Colnames Year Month DayofMonth DayOfWeek UniqueCarrier Origin OCity
Year 1988 1 1 1 PI SYR Syracuse
Month 1989 2 2 2 PS LGA New York
DayofMonth 1990 3 3 3 TW JFK New York
DayOfWeek 1991 4 4 4 UA UCA Utica
DepTime 1992 5 5 5 WN CHO Charlottesville
CRSDepTime 1993 6 6 6 EA CLT Charlotte
ArrTime 1994 7 7 7 HP EWR Newark
CRSArrTime 1996 8 8 NW LYH Lynchburg
UniqueCarrier 1998 9 9 CO ROA Roanoke
FlightNum 2000 10 10 DL BWI Baltimore
TailNum 2001 11 11 AA MYR Myrtle Beach
ActualElapsedTime 2003 12 12 US GSO Greensboro
CRSElapsedTime 2004 13 AS ISP Islip
AirTime 2005 14 AQ CHS Charleston
ArrDelay 2006 15 MQ ORF Norfolk
DepDelay 2007 16 OO BGM Binghamton
Origin 2008 17 XE LAX Los Angeles
Dest 18 EV SEA Seattle
Distance 19 DH SJC San Jose
Create R, Tableau, and Data Connections¶
Step 1
Install Rserve (the package built to create Rserve), load the Rserve library, and run Rserve or run Rserve with your desired port.
> install.packages("Rserve")
> library(Rserve)
> run.Rserve(port=6311)
Step 2
Open Demo_Template_8.1.twb, which should have all the calculated fields containing R scripts already in the sidebar.
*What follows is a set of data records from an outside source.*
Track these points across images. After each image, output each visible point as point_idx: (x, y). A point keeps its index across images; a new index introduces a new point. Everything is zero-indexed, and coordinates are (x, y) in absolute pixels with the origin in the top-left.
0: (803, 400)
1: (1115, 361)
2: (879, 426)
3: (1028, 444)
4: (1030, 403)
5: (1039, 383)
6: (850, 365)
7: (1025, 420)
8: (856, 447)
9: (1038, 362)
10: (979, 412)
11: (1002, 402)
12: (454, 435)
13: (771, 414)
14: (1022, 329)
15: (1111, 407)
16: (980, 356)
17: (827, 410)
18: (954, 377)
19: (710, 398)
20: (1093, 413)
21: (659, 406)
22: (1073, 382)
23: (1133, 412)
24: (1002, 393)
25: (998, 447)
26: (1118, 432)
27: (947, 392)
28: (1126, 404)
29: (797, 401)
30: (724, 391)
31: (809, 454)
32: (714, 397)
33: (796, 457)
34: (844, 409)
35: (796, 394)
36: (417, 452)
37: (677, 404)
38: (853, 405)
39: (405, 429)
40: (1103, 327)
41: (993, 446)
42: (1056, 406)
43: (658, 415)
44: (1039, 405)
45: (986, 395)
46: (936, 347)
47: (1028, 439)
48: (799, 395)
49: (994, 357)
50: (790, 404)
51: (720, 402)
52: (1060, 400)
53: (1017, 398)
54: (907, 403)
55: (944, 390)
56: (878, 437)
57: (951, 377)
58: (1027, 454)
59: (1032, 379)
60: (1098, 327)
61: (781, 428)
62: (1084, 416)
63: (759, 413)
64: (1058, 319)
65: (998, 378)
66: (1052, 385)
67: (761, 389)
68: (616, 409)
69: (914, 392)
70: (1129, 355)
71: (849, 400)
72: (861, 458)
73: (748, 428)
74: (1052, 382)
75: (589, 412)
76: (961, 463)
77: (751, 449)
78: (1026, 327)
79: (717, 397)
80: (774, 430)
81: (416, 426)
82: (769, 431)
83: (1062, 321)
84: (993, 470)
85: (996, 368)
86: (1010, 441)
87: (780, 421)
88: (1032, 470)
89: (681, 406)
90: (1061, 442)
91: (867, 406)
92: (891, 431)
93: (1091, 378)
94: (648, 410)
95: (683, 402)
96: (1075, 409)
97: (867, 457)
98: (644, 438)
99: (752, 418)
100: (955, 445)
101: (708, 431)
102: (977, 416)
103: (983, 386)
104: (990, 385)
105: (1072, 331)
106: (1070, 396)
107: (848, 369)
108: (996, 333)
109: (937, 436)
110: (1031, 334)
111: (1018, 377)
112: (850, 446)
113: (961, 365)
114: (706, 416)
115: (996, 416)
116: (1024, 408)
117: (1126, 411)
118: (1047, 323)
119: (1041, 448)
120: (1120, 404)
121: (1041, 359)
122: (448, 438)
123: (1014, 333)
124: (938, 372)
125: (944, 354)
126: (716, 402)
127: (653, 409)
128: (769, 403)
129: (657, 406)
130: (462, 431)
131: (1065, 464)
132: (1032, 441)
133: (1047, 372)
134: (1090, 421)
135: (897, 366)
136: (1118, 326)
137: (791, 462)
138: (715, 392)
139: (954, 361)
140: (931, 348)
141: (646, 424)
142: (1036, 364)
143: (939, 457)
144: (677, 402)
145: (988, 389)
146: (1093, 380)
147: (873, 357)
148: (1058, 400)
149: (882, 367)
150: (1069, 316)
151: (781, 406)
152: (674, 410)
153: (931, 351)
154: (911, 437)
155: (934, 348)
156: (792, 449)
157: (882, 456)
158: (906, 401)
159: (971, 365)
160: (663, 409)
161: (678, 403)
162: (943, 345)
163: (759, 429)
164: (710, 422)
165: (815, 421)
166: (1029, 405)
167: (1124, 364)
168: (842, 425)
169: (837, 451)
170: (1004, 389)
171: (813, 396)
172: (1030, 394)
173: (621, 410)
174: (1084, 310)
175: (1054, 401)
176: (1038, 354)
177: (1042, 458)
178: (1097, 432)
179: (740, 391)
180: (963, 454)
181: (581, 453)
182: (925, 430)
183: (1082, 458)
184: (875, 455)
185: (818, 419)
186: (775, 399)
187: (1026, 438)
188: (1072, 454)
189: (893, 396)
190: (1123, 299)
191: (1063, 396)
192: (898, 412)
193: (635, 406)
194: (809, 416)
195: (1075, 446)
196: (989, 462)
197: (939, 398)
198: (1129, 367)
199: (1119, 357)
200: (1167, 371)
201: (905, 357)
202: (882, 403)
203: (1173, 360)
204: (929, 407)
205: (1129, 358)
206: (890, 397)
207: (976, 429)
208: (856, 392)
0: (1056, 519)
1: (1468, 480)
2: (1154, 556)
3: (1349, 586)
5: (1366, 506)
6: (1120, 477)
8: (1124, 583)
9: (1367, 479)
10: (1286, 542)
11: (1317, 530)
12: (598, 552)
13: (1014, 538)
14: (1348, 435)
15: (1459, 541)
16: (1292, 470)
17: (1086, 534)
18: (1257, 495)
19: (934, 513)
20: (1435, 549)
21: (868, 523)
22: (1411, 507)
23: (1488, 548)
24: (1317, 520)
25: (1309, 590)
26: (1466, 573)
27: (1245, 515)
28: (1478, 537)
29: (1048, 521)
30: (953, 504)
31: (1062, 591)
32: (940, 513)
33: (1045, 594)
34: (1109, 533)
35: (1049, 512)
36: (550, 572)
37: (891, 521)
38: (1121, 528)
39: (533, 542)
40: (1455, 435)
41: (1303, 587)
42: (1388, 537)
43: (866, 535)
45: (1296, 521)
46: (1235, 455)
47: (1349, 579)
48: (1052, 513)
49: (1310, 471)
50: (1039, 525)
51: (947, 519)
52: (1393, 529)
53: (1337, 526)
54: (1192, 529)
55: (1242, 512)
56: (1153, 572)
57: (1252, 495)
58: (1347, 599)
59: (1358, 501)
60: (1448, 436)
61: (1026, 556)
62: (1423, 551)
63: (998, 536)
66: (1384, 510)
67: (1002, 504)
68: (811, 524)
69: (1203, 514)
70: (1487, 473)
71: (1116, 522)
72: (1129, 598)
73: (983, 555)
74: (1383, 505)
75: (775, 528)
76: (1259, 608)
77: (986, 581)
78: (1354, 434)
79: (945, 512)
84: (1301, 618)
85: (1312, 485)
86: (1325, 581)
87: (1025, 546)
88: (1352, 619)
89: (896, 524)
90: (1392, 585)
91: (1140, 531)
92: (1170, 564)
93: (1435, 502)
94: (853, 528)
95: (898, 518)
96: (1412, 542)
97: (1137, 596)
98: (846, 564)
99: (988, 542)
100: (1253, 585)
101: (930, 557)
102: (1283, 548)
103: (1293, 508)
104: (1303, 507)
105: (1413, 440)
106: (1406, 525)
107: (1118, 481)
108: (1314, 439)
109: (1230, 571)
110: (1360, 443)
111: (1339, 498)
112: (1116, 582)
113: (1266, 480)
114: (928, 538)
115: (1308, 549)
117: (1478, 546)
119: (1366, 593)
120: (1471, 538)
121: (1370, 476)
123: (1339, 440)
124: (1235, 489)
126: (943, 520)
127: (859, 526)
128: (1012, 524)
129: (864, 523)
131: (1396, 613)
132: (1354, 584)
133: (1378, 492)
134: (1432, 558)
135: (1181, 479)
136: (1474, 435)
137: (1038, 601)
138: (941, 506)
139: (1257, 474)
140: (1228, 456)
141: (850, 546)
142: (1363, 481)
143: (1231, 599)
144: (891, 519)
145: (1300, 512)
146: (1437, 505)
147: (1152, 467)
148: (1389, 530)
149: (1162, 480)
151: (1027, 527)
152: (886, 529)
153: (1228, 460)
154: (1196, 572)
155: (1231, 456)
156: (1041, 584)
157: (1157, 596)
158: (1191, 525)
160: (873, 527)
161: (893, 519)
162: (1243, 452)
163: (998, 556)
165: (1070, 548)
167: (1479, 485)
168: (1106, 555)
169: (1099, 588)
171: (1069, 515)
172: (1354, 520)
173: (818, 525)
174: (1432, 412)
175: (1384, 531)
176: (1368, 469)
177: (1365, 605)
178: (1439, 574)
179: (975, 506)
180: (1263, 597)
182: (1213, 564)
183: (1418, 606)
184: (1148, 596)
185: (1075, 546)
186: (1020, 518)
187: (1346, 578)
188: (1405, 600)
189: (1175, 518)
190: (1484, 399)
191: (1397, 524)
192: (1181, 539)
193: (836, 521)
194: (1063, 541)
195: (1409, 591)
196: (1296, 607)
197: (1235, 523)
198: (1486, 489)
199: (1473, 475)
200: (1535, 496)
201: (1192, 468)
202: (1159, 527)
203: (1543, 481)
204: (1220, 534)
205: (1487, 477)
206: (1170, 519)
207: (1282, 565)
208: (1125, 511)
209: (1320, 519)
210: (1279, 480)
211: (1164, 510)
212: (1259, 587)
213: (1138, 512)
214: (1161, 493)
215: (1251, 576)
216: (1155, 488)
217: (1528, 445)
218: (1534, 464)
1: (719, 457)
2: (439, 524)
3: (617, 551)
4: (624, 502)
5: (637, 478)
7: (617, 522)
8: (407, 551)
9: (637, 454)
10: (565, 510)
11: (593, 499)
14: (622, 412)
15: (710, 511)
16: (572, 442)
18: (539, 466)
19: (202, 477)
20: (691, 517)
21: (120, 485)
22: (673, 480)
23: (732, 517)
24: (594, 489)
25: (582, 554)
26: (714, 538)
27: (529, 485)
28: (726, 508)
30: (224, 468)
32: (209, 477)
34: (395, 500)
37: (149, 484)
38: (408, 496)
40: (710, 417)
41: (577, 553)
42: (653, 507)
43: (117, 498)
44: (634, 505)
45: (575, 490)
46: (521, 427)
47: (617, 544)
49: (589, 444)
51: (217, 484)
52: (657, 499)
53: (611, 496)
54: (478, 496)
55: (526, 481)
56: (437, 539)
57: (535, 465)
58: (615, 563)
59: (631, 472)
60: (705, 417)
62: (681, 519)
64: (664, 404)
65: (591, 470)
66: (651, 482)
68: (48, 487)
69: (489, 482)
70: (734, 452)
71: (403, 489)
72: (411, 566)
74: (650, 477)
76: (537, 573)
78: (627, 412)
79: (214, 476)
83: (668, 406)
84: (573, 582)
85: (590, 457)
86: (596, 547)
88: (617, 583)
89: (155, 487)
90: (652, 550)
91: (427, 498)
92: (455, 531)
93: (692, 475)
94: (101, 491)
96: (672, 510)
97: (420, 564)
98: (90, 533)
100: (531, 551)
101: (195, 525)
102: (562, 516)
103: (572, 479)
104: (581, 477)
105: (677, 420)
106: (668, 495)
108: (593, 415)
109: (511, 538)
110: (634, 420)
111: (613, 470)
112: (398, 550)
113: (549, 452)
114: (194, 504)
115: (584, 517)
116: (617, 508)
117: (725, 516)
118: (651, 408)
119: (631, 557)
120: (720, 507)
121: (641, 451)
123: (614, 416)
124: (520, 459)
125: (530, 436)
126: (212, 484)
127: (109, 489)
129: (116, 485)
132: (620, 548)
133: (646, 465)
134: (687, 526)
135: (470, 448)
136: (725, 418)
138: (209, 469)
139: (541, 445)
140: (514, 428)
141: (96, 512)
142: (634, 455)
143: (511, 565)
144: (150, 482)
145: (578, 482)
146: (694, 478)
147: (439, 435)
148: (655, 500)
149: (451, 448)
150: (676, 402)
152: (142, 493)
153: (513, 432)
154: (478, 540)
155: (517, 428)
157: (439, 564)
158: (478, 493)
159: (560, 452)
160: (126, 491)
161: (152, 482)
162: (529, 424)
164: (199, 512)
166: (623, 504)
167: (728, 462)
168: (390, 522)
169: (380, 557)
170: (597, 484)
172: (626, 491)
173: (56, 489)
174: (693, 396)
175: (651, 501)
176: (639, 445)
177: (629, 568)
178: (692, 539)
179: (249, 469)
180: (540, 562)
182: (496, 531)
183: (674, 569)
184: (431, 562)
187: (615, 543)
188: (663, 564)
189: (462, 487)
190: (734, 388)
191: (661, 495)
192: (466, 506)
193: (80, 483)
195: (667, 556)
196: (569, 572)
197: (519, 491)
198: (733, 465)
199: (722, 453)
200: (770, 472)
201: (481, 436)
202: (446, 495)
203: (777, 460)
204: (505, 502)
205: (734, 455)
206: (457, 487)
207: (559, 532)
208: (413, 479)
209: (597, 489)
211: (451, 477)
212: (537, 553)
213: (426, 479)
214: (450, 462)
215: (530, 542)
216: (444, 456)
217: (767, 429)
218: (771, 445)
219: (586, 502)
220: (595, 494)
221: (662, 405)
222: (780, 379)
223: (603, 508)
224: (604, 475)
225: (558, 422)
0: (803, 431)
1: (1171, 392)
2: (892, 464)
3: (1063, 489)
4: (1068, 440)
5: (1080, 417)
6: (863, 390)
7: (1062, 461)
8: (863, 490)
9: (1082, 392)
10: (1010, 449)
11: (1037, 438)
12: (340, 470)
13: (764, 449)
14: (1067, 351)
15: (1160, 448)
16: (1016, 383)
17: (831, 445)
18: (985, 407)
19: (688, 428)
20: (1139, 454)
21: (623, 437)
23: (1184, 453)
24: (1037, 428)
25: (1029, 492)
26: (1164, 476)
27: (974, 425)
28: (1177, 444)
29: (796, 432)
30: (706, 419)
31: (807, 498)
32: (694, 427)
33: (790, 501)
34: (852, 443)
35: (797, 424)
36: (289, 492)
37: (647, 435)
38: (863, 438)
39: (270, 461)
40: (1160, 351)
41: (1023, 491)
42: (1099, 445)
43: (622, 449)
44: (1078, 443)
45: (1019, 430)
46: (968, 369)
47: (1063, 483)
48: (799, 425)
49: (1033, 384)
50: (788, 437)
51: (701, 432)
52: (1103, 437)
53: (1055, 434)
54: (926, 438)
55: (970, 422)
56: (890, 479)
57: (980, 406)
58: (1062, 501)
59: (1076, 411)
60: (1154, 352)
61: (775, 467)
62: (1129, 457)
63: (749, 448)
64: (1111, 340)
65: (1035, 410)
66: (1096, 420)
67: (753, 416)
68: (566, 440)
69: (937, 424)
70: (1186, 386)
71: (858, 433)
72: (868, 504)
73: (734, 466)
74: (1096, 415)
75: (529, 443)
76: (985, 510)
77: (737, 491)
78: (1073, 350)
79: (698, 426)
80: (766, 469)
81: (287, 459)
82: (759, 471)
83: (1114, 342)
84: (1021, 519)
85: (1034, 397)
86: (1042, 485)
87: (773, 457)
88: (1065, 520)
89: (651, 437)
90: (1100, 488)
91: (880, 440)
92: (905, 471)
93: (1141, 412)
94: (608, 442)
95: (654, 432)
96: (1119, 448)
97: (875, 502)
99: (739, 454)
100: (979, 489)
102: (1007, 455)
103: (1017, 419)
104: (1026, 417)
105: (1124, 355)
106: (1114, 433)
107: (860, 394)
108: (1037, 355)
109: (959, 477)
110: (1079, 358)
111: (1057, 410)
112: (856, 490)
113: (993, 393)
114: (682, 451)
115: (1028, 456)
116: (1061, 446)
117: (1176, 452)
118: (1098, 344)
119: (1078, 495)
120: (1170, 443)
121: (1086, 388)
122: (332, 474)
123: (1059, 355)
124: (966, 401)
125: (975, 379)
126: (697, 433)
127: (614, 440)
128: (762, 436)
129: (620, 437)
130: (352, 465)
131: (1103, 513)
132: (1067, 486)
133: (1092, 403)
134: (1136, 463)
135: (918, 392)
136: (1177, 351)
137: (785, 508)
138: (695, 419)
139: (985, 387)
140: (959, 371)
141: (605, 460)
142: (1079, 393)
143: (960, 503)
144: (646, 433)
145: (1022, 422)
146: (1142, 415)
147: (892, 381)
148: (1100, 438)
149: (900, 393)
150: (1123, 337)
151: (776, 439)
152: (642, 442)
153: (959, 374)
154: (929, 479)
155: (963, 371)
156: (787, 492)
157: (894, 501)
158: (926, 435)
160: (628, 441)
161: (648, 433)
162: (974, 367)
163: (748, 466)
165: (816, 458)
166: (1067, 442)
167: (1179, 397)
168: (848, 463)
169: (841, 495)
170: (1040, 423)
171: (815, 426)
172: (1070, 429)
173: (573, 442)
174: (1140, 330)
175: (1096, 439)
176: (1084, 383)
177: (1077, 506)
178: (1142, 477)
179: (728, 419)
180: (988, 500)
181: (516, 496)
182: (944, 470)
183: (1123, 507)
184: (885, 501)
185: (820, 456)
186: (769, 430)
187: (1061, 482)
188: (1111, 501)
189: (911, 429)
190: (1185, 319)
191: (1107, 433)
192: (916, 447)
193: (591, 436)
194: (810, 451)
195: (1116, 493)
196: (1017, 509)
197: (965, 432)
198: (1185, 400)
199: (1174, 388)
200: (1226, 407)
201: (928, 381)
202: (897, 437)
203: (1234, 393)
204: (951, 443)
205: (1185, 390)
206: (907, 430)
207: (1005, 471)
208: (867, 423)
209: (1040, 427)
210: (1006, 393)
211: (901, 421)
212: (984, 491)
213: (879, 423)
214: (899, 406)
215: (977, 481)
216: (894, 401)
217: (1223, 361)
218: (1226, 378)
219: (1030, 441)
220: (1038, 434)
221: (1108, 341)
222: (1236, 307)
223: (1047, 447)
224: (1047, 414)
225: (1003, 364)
Navigate to “Help > Settings and Performance > Manage R Connection” to establish a connection to the Rserve.
Input the server ip address and port:
Step 3
Set the workbook’s connection to the airlines_meta.csv data by navigating to the data section on the left sidebar, right-clicking on the airlines_meta, and choosing “Edit Connection.”
Provide the location of the airlines_meta.csv file and submit the new path.
Step 4
Configure the IP Address and Port that H2O uses to launch, as well as the path to the full airlines data file. Fill in the parameters to create a new GLM model. For documentation about the parameters, refer to our GLM documentation page Generalized Linear Model.
Execute Scripts¶
Double-click the calculated fields under “Dimensions” in the order in which they are listed:
- Execute “00 Load H2O and Tableau functions” to run library(h2o) and define other R functions to be used in Tableau.
- Execute “01 Init H2O & Parse Data” will run h2o.init() and h2o.importFile().
- Execute “02 Compute Aggregation with H2O’s ddply” will run h2o.ddply() and create measures for use in “Flights By Month” and “Flights By Airport” worksheets.
- Execute “03 Run GLM” to build a GLM model in H2O and grab back coefficient values that will be plotted in multiple worksheets.